What you have to do:
Determine how many lines below contain the word "műszaki", then state only that figure.

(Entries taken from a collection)
____________

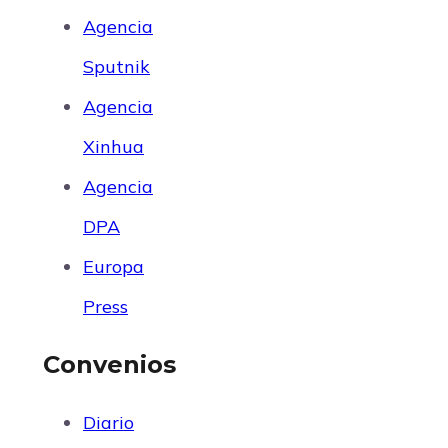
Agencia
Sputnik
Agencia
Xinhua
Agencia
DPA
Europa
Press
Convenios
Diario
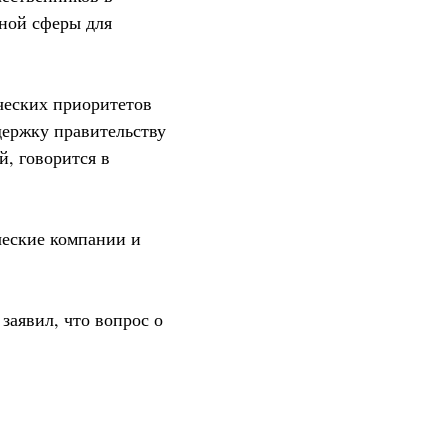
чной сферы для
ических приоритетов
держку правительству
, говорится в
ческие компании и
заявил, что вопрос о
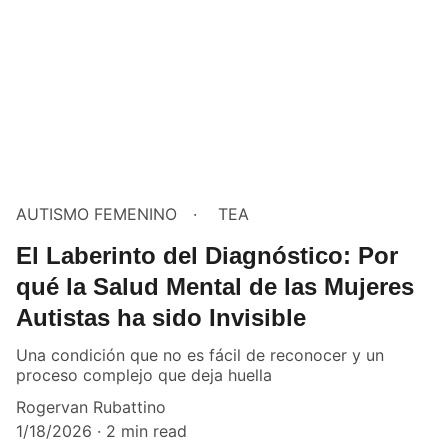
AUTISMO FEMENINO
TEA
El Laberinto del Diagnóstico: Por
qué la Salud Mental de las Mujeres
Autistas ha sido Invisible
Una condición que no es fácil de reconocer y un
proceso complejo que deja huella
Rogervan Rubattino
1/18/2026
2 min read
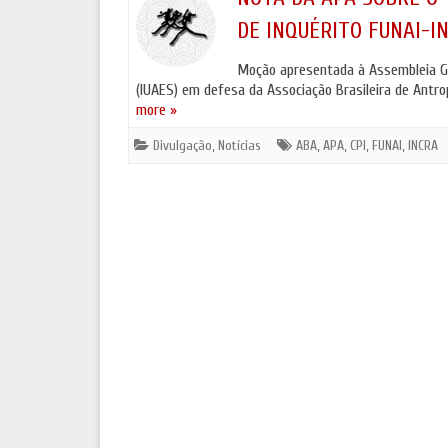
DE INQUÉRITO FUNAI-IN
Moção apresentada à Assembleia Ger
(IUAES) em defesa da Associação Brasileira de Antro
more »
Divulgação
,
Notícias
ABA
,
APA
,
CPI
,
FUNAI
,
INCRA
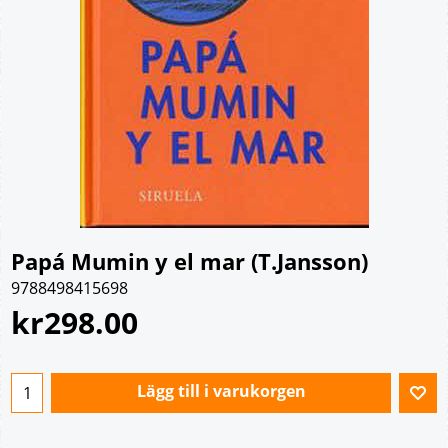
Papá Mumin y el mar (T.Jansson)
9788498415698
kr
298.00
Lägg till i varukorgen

____________

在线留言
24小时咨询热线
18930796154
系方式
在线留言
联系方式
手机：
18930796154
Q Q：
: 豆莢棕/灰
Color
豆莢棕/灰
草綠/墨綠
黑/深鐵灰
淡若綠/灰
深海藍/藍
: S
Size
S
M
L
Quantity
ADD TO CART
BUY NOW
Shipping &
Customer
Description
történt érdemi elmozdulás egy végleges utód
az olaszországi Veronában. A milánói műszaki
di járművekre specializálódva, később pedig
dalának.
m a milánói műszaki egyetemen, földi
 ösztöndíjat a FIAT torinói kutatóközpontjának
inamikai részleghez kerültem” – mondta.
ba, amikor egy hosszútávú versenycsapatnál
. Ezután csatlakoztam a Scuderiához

____________

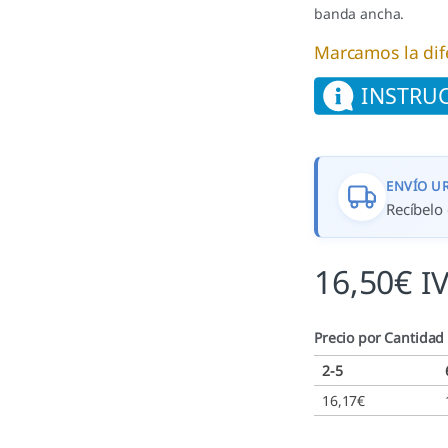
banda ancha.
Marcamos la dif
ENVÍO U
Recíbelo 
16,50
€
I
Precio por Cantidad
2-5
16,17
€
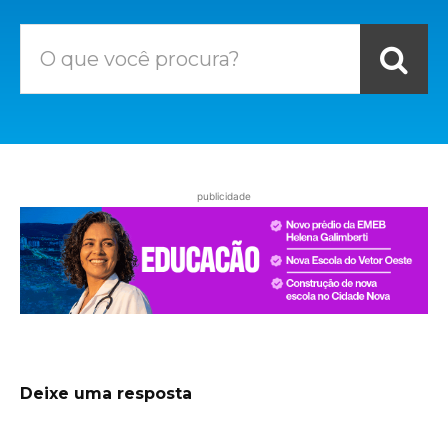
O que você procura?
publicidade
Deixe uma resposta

____________

Your response:
2